** WHAT THE TASK ASKS **
Search term "lines": please copy every line of the records below that contains it.

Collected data
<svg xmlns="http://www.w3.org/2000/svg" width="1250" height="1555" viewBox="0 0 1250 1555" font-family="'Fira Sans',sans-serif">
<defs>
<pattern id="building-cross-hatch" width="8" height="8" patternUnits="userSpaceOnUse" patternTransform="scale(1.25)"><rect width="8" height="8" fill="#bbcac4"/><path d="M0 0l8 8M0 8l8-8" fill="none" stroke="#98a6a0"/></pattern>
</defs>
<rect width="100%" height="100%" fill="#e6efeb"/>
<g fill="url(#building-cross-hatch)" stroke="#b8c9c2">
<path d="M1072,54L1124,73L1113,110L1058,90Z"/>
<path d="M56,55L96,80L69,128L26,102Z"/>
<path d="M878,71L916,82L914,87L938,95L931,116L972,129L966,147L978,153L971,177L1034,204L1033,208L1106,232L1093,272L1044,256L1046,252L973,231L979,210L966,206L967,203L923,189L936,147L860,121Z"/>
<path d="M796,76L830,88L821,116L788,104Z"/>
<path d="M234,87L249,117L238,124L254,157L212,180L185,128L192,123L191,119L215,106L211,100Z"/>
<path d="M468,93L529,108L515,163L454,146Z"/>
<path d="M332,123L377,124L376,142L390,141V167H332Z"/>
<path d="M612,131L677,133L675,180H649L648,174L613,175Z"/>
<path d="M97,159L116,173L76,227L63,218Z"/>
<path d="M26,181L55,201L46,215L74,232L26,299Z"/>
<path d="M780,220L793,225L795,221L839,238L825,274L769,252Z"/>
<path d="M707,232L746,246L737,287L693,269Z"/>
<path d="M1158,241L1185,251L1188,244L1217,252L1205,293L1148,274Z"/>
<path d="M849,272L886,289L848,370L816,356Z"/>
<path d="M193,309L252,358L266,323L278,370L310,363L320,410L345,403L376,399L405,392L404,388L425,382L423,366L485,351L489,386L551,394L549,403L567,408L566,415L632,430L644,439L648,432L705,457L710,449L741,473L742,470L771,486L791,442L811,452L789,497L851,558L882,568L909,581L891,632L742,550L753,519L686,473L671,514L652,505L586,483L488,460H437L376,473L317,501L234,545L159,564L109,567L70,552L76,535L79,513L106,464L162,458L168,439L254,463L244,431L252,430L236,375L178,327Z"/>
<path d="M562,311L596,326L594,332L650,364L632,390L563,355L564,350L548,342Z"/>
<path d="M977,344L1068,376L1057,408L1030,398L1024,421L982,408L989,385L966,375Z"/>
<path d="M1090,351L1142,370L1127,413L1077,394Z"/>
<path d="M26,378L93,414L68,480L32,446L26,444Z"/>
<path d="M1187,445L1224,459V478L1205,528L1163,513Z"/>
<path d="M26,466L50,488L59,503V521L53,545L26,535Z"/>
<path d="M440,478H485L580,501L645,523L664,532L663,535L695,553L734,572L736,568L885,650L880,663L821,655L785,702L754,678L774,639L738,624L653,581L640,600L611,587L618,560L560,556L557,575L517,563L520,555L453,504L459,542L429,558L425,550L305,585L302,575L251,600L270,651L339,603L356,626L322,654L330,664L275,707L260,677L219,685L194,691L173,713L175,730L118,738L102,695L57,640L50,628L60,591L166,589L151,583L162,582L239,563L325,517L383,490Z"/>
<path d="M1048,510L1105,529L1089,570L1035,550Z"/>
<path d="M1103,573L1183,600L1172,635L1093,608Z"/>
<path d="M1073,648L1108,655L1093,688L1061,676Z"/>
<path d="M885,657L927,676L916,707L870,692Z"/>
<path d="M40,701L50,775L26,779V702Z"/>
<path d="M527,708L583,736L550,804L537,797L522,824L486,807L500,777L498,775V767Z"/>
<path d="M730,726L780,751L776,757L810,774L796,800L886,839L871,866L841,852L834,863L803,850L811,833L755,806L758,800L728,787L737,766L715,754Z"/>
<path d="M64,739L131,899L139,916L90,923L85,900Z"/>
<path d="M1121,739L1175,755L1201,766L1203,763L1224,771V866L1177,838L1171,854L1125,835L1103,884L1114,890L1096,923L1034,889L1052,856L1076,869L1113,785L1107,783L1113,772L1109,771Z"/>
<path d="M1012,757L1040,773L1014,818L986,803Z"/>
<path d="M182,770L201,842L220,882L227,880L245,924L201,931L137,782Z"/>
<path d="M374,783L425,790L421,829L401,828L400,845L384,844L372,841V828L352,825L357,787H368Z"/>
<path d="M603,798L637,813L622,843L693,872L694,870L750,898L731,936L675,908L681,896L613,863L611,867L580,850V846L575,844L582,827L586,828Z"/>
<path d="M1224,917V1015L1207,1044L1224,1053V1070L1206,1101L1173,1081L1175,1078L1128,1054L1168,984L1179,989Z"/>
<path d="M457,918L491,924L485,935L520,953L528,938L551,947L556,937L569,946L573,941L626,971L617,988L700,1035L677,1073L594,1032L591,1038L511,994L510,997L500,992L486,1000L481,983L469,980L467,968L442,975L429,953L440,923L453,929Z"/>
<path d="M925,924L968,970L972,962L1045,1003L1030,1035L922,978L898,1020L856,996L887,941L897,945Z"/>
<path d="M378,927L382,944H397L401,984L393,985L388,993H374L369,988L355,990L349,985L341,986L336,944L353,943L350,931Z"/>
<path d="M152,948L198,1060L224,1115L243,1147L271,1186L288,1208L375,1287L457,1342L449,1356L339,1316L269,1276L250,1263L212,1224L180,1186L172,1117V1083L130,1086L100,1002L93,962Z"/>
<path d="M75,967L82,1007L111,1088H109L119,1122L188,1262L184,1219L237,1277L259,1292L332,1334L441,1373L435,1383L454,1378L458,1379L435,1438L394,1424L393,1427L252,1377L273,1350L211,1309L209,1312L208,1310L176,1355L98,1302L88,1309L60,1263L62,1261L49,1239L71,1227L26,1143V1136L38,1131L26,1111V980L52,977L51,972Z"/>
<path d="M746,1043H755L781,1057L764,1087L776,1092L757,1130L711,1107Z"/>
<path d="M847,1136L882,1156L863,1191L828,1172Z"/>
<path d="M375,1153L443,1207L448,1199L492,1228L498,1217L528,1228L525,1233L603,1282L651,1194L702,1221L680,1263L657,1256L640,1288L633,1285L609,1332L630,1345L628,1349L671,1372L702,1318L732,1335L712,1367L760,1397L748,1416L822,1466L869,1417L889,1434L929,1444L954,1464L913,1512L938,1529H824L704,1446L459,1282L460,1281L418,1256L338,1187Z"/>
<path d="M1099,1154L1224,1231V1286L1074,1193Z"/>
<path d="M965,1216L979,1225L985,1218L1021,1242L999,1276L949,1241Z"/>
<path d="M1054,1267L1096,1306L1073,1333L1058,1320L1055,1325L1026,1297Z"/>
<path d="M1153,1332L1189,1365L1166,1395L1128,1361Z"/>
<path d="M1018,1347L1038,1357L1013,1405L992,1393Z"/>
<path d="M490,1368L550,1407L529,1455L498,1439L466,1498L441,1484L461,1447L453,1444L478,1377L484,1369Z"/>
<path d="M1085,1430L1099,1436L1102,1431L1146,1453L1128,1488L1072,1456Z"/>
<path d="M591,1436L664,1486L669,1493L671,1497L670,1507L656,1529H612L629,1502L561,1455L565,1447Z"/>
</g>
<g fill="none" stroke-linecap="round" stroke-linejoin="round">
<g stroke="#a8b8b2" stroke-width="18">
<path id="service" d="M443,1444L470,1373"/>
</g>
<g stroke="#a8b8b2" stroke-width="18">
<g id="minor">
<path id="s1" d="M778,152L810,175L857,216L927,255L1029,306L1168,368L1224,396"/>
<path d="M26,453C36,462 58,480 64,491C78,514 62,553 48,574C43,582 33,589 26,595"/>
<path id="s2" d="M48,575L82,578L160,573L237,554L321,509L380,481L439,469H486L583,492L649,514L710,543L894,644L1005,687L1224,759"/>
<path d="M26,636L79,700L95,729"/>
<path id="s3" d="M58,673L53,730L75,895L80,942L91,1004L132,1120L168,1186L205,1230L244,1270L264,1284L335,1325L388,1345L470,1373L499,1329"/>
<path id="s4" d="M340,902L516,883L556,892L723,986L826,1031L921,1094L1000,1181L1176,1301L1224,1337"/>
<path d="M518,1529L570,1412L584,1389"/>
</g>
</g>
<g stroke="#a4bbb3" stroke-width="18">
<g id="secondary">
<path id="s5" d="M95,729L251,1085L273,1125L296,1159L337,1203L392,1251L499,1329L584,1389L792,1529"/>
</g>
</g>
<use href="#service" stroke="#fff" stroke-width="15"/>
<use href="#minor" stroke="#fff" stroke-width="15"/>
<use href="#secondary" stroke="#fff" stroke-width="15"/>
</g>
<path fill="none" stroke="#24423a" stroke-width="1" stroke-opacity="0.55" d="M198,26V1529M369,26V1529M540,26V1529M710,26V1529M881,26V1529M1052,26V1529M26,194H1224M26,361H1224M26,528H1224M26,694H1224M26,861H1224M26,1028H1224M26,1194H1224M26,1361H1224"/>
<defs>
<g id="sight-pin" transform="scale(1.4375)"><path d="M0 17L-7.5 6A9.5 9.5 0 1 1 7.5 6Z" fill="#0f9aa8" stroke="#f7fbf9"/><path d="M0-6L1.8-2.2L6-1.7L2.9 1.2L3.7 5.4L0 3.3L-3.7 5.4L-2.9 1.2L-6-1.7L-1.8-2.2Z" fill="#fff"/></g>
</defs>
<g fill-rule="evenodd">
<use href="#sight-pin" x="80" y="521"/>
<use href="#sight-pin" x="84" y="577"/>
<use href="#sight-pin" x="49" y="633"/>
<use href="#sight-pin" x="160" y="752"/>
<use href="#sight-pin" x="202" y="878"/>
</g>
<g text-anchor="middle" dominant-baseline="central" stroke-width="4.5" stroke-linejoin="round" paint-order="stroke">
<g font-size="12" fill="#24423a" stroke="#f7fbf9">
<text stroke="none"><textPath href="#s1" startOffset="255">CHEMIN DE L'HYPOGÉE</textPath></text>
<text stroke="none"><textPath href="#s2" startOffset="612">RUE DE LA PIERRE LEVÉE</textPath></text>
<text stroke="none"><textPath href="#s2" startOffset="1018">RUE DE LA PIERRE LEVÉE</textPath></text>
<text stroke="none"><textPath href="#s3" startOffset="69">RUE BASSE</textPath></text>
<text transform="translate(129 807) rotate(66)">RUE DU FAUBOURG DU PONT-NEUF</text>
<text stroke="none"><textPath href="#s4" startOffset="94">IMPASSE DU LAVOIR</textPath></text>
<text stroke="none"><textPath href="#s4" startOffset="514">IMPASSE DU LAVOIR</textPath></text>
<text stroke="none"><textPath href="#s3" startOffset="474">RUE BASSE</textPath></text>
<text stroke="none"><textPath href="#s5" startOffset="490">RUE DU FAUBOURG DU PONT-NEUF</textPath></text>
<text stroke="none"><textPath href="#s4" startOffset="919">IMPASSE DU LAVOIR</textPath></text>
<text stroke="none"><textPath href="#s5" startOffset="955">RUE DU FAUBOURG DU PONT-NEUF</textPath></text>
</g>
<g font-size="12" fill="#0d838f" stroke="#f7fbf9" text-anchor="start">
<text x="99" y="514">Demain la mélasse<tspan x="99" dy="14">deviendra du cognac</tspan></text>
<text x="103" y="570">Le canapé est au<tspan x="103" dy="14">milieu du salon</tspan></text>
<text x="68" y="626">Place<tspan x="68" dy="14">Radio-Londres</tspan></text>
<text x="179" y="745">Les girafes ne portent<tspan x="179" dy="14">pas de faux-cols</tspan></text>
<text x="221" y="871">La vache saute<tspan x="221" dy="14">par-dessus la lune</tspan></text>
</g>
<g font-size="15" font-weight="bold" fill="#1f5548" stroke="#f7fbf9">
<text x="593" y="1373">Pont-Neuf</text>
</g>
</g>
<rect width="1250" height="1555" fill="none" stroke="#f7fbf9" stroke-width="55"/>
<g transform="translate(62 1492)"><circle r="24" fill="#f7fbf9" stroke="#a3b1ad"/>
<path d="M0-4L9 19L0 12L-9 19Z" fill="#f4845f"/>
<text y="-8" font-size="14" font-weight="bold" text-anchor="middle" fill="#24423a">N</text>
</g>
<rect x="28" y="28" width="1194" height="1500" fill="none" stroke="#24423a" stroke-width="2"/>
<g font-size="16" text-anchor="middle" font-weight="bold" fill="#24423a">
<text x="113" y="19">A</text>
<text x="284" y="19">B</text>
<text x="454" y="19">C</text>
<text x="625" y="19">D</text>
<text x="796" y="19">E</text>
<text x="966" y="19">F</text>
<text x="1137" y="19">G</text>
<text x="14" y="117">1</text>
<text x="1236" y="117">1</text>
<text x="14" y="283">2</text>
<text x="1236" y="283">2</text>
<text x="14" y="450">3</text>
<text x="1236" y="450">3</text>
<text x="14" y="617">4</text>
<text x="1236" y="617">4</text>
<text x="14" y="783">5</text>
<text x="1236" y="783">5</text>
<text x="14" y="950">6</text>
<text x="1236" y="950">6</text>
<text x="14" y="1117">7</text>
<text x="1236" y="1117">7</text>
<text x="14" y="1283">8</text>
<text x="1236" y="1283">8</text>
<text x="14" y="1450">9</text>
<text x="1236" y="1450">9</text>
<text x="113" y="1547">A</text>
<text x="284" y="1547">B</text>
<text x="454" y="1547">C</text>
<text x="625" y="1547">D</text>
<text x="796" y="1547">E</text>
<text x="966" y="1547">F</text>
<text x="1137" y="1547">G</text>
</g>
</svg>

---

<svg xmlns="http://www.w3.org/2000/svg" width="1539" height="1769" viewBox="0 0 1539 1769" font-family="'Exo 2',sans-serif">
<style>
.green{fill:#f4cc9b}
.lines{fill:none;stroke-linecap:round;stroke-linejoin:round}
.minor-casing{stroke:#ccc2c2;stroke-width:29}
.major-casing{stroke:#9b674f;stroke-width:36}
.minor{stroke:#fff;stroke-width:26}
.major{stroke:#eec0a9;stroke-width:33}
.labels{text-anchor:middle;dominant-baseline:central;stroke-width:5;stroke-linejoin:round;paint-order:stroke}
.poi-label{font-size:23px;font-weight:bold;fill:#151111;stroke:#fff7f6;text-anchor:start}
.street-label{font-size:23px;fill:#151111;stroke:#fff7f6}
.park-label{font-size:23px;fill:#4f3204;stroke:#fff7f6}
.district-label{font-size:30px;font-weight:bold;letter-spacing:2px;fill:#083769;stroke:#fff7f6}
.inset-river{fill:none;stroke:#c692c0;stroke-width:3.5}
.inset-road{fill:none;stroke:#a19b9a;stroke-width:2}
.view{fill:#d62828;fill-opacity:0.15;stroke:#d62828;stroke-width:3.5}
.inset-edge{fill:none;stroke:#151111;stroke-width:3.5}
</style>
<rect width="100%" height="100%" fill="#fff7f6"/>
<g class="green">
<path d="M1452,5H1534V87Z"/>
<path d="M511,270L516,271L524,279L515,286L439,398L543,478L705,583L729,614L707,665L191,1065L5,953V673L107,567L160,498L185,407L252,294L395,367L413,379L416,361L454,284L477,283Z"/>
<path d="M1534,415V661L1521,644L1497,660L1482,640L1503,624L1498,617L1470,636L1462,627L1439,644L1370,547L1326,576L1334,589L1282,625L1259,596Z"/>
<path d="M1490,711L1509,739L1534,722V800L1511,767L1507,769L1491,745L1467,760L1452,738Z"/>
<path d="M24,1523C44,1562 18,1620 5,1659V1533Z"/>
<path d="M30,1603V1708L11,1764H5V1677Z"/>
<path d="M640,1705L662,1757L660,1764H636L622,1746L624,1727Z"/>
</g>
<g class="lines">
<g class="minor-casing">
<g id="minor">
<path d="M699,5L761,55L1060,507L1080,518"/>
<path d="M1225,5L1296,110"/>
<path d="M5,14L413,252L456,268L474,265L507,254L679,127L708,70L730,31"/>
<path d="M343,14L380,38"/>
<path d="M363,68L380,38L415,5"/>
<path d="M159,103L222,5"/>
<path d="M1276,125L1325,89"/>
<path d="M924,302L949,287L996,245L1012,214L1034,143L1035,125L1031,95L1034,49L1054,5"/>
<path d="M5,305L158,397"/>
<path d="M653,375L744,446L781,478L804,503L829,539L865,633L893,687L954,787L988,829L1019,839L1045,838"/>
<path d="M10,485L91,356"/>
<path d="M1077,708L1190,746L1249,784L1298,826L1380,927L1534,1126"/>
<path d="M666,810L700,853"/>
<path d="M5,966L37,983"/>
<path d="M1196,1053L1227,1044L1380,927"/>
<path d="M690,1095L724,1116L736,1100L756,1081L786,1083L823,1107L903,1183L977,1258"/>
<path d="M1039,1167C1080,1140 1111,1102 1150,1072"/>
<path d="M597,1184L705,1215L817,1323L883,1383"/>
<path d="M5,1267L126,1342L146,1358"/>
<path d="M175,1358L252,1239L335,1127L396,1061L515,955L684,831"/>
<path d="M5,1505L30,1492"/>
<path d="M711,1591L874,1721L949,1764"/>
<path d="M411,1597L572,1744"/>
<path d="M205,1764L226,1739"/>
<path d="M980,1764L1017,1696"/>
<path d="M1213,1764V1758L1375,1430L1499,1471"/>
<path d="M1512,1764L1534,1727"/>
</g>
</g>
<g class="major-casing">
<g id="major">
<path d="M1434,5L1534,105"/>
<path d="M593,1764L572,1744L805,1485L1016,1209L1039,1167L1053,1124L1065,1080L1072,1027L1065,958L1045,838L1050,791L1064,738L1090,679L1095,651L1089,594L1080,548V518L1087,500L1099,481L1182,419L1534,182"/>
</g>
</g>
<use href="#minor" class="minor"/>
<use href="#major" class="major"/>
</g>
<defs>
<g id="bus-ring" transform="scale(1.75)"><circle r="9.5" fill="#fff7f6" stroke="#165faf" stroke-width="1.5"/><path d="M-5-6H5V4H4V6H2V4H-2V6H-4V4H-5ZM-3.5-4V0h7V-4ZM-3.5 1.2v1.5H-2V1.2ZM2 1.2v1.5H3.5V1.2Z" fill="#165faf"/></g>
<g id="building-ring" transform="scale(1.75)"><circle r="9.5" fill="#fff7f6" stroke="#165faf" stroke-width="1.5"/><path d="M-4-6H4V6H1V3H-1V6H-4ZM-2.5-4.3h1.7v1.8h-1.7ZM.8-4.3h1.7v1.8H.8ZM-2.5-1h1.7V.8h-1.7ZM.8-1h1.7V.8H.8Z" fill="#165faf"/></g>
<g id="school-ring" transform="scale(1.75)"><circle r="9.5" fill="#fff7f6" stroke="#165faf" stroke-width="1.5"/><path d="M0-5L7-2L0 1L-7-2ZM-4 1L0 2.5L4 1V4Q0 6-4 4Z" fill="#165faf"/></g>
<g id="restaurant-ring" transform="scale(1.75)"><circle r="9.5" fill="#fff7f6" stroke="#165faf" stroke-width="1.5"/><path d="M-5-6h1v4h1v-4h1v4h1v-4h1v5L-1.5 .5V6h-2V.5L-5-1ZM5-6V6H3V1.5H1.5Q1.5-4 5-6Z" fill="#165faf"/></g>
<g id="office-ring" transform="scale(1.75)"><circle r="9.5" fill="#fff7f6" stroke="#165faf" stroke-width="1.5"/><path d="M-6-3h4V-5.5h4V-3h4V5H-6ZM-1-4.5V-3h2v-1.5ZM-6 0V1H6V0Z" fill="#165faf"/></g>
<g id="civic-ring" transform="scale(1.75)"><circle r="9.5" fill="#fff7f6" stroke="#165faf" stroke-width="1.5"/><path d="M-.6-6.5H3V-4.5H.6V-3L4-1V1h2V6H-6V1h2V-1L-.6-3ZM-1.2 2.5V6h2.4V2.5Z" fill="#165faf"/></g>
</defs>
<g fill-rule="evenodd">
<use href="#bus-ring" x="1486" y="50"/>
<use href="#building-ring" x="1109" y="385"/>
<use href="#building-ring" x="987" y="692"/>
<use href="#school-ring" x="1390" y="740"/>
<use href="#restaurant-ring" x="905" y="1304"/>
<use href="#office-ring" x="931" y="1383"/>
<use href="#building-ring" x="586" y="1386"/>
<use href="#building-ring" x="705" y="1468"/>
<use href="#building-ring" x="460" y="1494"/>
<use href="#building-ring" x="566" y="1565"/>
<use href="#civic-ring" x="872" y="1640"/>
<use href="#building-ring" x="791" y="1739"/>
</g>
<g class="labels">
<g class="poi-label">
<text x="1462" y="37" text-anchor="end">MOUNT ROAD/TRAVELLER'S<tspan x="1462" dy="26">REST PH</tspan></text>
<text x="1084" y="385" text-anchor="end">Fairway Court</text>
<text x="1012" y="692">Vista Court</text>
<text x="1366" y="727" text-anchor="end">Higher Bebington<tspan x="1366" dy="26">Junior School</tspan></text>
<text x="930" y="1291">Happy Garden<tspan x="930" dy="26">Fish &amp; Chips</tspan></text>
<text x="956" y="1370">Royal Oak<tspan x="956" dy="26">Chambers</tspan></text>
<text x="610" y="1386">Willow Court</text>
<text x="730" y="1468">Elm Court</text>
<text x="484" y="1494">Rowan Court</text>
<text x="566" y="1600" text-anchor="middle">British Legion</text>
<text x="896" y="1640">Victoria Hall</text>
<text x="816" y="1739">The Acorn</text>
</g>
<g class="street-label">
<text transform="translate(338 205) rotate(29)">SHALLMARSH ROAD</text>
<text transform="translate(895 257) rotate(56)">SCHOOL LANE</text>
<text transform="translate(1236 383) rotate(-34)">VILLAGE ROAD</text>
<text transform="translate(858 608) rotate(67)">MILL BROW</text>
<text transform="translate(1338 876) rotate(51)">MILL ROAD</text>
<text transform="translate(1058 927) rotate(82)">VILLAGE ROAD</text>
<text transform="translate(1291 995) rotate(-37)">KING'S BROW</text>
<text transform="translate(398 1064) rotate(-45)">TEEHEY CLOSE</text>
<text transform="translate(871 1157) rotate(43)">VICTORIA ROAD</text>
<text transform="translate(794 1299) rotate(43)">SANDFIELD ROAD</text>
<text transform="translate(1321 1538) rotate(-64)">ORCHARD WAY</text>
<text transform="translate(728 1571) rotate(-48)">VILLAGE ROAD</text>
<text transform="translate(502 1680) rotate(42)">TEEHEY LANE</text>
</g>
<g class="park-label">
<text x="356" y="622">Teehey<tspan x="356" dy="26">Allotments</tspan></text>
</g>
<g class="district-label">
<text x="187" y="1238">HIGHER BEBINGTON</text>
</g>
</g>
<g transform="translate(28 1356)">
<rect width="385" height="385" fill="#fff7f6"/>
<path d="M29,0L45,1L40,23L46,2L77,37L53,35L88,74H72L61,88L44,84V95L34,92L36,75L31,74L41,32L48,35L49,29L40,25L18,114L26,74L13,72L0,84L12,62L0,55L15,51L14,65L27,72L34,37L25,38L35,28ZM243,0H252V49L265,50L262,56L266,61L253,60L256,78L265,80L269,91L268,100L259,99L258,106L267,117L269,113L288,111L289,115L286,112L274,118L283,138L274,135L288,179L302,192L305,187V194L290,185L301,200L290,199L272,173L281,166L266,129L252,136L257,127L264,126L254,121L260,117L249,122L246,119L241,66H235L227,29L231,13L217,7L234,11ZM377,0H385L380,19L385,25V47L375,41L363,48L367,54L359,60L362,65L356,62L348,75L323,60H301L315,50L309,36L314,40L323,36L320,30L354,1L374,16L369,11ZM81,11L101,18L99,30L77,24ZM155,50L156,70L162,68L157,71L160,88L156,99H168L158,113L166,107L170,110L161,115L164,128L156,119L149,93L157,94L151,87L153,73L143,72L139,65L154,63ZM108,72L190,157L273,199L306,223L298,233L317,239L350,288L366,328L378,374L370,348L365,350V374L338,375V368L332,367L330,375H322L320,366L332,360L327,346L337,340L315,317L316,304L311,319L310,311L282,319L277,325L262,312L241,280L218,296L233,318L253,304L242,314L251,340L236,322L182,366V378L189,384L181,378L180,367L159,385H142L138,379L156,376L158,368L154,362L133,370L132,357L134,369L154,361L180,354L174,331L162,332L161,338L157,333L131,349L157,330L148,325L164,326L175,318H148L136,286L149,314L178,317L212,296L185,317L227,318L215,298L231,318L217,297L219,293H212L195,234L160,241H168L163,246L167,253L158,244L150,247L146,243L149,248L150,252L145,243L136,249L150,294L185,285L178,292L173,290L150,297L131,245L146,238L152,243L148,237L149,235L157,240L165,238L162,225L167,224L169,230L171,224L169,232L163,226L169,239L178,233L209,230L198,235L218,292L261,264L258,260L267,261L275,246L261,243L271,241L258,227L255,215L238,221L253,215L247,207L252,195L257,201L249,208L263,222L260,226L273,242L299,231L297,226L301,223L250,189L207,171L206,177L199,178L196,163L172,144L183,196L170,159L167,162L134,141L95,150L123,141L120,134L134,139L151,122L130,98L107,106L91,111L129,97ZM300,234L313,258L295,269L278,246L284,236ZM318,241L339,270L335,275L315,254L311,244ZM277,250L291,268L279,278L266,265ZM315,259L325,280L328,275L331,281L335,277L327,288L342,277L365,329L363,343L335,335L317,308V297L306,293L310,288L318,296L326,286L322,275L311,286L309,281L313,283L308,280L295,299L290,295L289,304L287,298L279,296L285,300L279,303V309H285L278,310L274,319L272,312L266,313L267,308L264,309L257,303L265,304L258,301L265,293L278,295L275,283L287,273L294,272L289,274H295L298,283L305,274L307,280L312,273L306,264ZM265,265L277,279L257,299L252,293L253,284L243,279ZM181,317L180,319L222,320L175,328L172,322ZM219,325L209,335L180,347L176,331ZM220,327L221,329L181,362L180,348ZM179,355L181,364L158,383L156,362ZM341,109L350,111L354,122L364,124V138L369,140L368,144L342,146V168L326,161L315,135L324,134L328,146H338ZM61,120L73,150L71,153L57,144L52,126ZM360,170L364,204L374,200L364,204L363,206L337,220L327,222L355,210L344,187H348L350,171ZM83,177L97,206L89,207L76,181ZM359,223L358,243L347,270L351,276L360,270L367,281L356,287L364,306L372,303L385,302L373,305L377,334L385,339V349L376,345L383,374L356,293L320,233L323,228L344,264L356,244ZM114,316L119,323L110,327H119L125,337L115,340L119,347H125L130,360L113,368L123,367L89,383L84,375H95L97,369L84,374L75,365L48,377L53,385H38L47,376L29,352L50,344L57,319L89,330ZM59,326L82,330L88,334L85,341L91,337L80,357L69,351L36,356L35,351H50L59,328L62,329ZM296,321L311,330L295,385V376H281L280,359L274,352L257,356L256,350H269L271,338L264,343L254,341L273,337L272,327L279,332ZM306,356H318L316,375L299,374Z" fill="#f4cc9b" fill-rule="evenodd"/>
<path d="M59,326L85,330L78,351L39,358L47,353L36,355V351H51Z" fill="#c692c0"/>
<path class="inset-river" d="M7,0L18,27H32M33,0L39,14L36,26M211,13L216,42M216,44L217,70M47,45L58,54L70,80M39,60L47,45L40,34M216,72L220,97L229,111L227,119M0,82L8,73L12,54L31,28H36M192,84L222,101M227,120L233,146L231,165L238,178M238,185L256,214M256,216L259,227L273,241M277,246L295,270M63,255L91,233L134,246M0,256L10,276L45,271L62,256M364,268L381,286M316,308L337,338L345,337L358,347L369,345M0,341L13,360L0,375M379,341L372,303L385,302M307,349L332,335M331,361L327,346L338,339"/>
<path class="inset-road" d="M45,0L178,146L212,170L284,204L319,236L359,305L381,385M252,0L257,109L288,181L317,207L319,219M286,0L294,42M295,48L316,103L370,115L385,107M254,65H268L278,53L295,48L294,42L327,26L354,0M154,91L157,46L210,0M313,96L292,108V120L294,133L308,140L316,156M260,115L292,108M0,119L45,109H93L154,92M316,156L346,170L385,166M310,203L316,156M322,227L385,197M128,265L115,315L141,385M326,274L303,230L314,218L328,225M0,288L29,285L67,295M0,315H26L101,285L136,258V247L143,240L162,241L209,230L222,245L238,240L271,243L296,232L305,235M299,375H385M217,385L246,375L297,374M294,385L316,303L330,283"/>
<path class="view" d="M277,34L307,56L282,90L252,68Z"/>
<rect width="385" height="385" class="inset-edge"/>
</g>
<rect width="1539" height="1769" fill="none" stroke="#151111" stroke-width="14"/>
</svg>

** EXPECTED ANSWER **
.lines{fill:none;stroke-linecap:round;stroke-linejoin:round}
<g class="lines">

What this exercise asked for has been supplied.